In this example, we can try to read a CSV file downloaded from [here](https://iranopendata.org/en/dataset/109-projects-extracted-official-website-khatam-alanbiya-2020). In particular, this dataset shows the 2020 contracts held by Khatam al-Anbiya Construction Headquarter. Because it is a CSV format, we can use the `read_csv()` function in pandas to convert this into a DataFrame. Again, we can call this DataFrame anything, but to make it easy for us to remember what it represents, I'll call it `contracts`.

Note that we pass in the relative path to the file we want. Since we are in the `english/1_Data-analysis/` subfolder, we have to use `../../` to go outside of these 2 subfolders (one `../` for each subfolder) in order to access the `input/` folder, where our CSV is stored.

In [7]:
contracts = pd.read_csv("../../input/kaches204-109-projects-extracted-official-website-khatam-alanbiya-2020-en.csv")

Now we can check to make sure our DataFrame is loaded property. For longer DataFrames like this one, `pandas` will show the first and last 5 rows by default:

In [8]:
contracts

Unnamed: 0,area,classification,project status,project name,description
0,"oil, gas, petrochemicals",field development,under construction,construction of a new gas injection station in...,
1,"oil, gas, petrochemicals",field development,finished,final design of 3d seismic data harvesting ope...,
2,"oil, gas, petrochemicals",field development,finished,seismic operations in azadegan north oil field,
3,"oil, gas, petrochemicals",field development,finished,timab-changoleh three-dimensional seismic oper...,-
4,"oil, gas, petrochemicals",refinery industries,under construction,construction and civil operations of iran lng ...,-
...,...,...,...,...,...
105,civil engineering and industry,communication and information technology,in progress,telecommunications and the sixth gas transmiss...,-
106,civil engineering and industry,special structures,special structures,nature bridge,-
107,civil engineering and industry,special structures,special structures,class bridge and sadr tunnel,-
108,civil engineering and industry,special structures,special structures,persian gulf lake crown buildings,-


We can use the `head()` function, which by default shows us the first 5 rows of our DataFrame:

In [9]:
contracts.head()

Unnamed: 0,area,classification,project status,project name,description
0,"oil, gas, petrochemicals",field development,under construction,construction of a new gas injection station in...,
1,"oil, gas, petrochemicals",field development,finished,final design of 3d seismic data harvesting ope...,
2,"oil, gas, petrochemicals",field development,finished,seismic operations in azadegan north oil field,
3,"oil, gas, petrochemicals",field development,finished,timab-changoleh three-dimensional seismic oper...,-
4,"oil, gas, petrochemicals",refinery industries,under construction,construction and civil operations of iran lng ...,-


We can also use the `shape` property of the DataFrame to see the dimensions of our data.

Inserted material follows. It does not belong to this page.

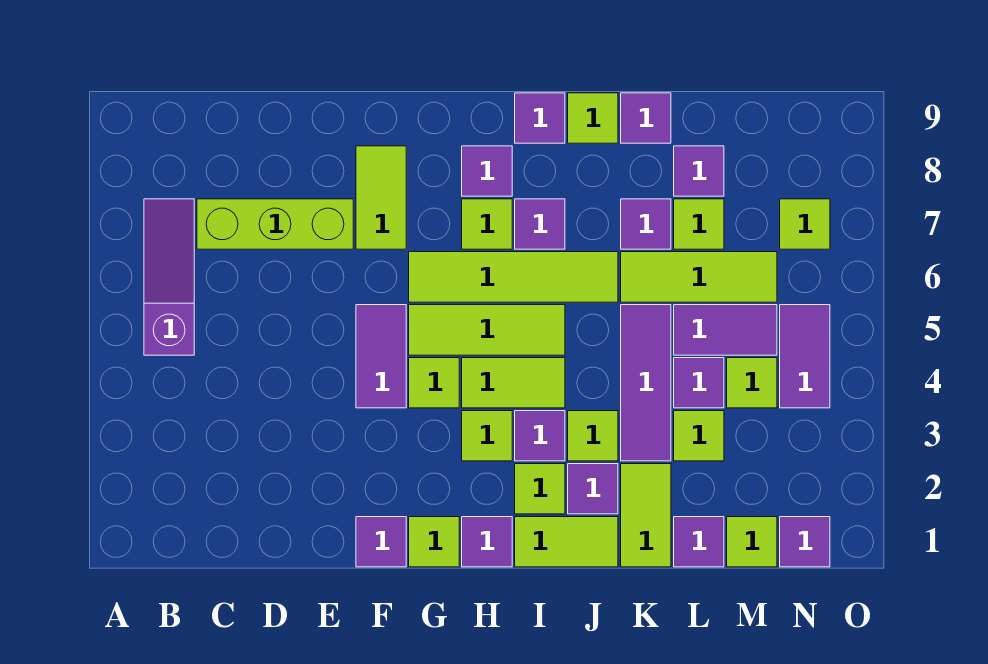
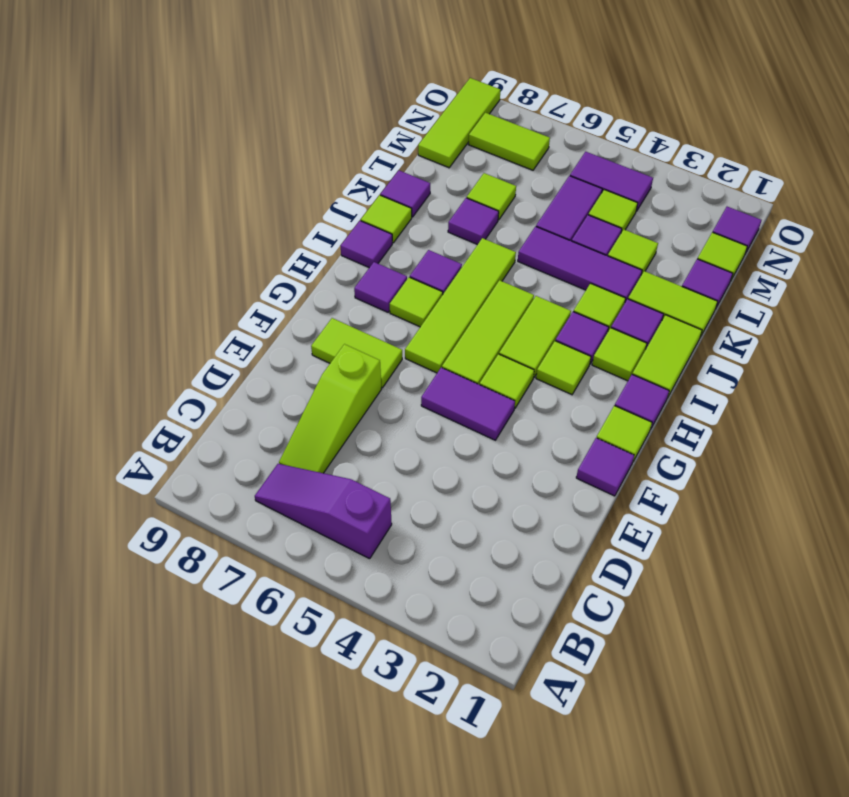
lime 1x3 brick [197,199,353,249] -> lime 1x3 slope [279,344,382,473]
lime 1x3 tile [621,252,777,302] -> lime 1x3 tile moved to [418,78,500,168]
purple 1x1 tile [674,146,724,196] -> none
lime 1x1 tile [780,199,830,249] -> lime 1x2 tile [468,113,550,170]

In this case we have 110 rows and 5 columns:

In [10]:
contracts.shape

(110, 5)

### Saving data to a file
After we do out data analysis and processing, we may want to store our processed data in another file to reference later. For example, if we wanted to save our earlier DataFrame `df` from before into a CSV, we could use `to_csv()`:

In [11]:
df.to_csv("../../output/1.1_data-output-example.csv")

Note that if this command didn't work for you, then you might need to make an `output` folder in the root directory of this project!

### Other file formats

On other occasions, you may need to read/write data to other file formats like an Excel spreadsheet or a JSON file. You can always look up what functions are provided in `pandas` using the [API reference](https://pandas.pydata.org/pandas-docs/stable/reference/io.html). For example, [it would tell you](https://pandas.pydata.org/pandas-docs/stable/reference/io.html#excel) that you can read an Excel file to a DataFrame using `read_excel()`.

And of course, you can always try using a search engine to help you if you have any problems too!